Aside from their research, I have found that Supermicro, Tyan, Gigabyte, and ASRock have each issued BIOS firmware images with different levels of fixes for known chipset vulnerabilities. In the last two years alone there have been security fixes for Spectre, Meltdown, & MDS, among others. Gigabyte and Supermicro were quick to acknowledge the vulnerabilities, however, each has made accessing historical BIOS release notes to be difficult if not impossible.
Supermicro: Security Vulnerabilities Overview
Gigabyte: MDS Vulnerability, Spectre & Meltdown Vulnerabilities
Tyan: Security Vulnerabilities, Last Update April 09, 2018, no fix for MDS
ASRock: Asrock Acknowledges Spectre & Meltdown, but not MDS

I emailed ASRock yesterday and received the response:
"The latest BIOS FW of EPC612D4I is P2.40. So far Intel doesn’t inform us to update Microcode for further issue on this platform, and there is no other customer feedback any issue on about it.

We think that you update the BIOS P2.40 is ok." (ASRock Rep)
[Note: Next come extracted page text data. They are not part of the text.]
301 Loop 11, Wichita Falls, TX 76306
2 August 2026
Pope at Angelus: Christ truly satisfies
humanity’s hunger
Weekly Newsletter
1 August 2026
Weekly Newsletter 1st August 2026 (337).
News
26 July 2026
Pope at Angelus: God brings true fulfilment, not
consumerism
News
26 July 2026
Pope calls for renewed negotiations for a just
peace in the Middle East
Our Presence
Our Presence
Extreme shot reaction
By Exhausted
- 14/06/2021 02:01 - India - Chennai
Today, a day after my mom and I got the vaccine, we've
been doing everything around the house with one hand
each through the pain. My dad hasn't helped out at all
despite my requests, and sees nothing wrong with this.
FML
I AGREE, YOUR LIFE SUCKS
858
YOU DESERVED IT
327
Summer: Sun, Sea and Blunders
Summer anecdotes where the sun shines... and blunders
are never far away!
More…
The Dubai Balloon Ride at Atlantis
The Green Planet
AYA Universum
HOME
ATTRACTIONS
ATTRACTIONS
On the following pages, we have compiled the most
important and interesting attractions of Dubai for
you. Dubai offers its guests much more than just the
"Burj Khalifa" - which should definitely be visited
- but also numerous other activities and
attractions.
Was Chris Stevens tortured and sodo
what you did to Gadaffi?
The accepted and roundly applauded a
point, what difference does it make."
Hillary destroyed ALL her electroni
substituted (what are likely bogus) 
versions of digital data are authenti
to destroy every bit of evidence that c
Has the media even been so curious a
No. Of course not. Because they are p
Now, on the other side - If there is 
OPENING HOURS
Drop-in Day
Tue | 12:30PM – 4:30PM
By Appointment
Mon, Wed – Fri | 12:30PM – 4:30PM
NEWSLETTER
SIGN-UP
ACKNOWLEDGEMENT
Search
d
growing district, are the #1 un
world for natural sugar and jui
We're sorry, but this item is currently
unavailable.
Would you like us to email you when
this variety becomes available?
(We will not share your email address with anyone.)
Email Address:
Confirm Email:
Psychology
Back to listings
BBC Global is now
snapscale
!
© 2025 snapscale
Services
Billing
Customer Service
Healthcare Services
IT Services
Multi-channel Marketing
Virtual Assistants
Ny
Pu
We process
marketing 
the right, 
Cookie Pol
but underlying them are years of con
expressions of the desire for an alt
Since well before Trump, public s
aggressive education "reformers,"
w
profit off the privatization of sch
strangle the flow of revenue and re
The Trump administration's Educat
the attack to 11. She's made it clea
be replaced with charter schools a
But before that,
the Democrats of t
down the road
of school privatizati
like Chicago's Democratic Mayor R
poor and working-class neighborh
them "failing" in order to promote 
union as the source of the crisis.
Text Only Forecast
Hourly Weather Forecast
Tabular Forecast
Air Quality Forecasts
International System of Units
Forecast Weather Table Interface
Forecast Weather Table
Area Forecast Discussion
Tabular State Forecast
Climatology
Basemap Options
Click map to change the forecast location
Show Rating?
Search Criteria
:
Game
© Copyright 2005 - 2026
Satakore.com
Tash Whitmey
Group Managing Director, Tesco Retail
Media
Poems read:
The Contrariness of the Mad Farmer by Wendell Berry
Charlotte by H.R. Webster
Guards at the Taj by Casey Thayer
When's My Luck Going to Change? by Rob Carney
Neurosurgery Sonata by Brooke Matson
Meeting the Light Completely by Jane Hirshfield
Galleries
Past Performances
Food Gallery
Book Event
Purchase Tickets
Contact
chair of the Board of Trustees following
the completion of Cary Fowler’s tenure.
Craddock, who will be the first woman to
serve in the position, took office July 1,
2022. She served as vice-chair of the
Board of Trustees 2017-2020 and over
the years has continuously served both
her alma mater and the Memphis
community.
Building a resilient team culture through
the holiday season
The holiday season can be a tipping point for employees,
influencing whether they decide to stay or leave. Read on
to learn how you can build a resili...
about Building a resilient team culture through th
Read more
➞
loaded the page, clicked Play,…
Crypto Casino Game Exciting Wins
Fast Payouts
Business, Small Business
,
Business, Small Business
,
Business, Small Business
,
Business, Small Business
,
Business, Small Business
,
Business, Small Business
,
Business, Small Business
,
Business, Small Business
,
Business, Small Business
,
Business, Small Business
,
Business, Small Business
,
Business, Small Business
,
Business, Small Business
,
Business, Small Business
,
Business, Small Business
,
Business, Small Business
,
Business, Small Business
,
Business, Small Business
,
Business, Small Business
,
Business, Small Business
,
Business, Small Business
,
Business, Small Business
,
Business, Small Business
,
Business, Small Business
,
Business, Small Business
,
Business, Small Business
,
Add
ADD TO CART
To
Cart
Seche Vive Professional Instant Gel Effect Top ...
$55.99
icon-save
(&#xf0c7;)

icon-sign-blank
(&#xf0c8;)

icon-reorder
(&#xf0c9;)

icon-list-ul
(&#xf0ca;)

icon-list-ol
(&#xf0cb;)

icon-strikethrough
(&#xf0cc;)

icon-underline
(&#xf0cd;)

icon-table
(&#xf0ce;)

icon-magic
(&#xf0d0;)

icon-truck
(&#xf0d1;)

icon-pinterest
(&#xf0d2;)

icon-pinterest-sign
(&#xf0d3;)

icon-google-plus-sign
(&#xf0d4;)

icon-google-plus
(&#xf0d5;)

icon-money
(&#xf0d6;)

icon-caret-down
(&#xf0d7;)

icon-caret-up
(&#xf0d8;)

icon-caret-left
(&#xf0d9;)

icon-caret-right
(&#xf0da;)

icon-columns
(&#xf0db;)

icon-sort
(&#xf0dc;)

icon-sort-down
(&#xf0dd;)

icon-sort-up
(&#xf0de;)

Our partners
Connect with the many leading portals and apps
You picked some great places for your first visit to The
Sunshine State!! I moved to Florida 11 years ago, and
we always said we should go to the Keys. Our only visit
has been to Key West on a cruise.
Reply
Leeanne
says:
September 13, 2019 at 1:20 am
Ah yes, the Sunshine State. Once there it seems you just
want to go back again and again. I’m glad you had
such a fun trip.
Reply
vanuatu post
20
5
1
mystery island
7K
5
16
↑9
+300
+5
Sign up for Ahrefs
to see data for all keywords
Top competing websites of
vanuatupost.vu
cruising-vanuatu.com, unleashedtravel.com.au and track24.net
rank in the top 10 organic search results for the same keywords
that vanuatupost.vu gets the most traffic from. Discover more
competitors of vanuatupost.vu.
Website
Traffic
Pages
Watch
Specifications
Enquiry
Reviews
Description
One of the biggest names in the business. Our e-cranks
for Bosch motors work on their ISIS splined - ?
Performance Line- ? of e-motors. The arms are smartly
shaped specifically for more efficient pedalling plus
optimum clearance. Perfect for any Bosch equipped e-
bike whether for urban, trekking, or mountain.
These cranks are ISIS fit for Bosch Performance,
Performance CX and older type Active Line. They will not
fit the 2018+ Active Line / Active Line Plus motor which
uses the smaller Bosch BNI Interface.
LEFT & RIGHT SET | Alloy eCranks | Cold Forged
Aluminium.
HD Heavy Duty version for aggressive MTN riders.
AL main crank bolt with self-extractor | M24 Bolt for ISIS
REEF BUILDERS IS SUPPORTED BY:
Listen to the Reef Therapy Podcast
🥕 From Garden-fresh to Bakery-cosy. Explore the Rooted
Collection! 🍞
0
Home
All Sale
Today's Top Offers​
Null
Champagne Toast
As I understand, the motherboard in question uses the Broadwell-EP platform, which was issued a microcode update by Intel for SA00233 as of May 2019. In this instance, it appears ASRock is releasing incorrect information regarding the currency of their software fixes. If you have an ASRock or Tyan board that is affected by SA00233, or any other known vulnerability, contact ASR0ck or Tyan to request they issue the update for their systems.